### WHAT NEEDS TO BE DONE
Go through the records and transcribe them exactly, passing over any picture.

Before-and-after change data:
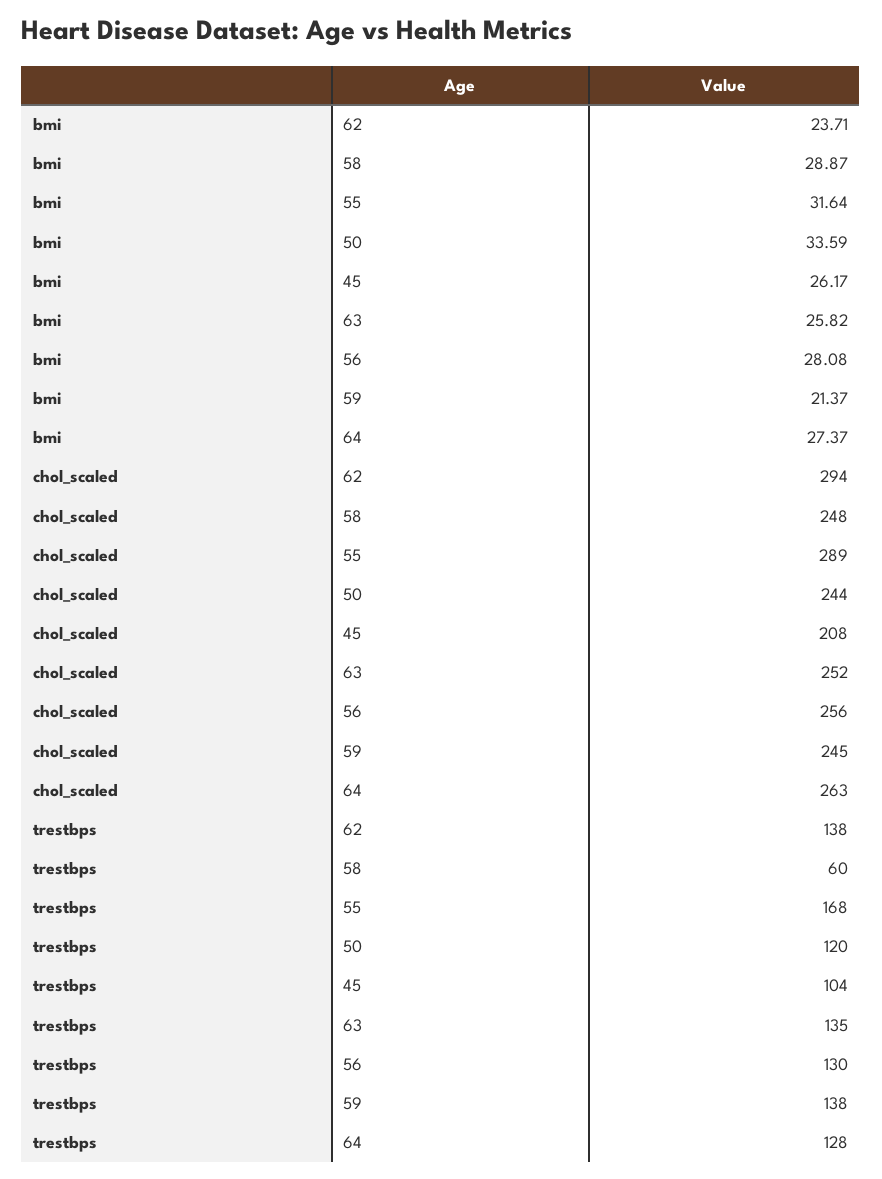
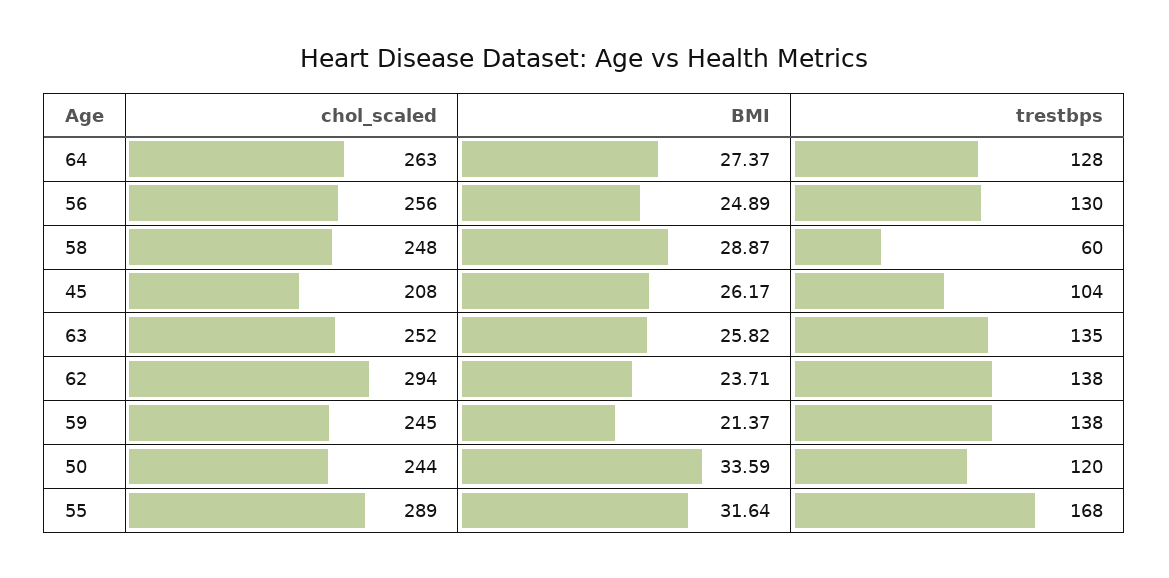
  {
    "bmi": {
      "62": 23.71,
      "58": 28.87,
      "55": 31.64,
      "50": 33.59,
      "45": 26.17,
      "63": 25.82,
-     "56": 28.08,
+     "56": 24.89,
      "59": 21.37,
      "64": 27.37
    },
    "chol_scaled": {
      "62": 294,
      "58": 248,
      "55": 289,
      "50": 244,
      "45": 208,
      "63": 252,
      "56": 256,
      "59": 245,
      "64": 263
    },
    "trestbps": {
      "62": 138,
      "58": 60,
      "55": 168,
      "50": 120,
      "45": 104,
      "63": 135,
      "56": 130,
      "59": 138,
      "64": 128
    }
  }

### RESPONSE BELOW
  {
    "bmi": {
      "62": 23.71,
      "58": 28.87,
      "55": 31.64,
      "50": 33.59,
      "45": 26.17,
      "63": 25.82,
-     "56": 28.08,
+     "56": 24.89,
      "59": 21.37,
      "64": 27.37
    },
    "chol_scaled": {
      "62": 294,
      "58": 248,
      "55": 289,
      "50": 244,
      "45": 208,
      "63": 252,
      "56": 256,
      "59": 245,
      "64": 263
    },
    "trestbps": {
      "62": 138,
      "58": 60,
      "55": 168,
      "50": 120,
      "45": 104,
      "63": 135,
      "56": 130,
      "59": 138,
      "64": 128
    }
  }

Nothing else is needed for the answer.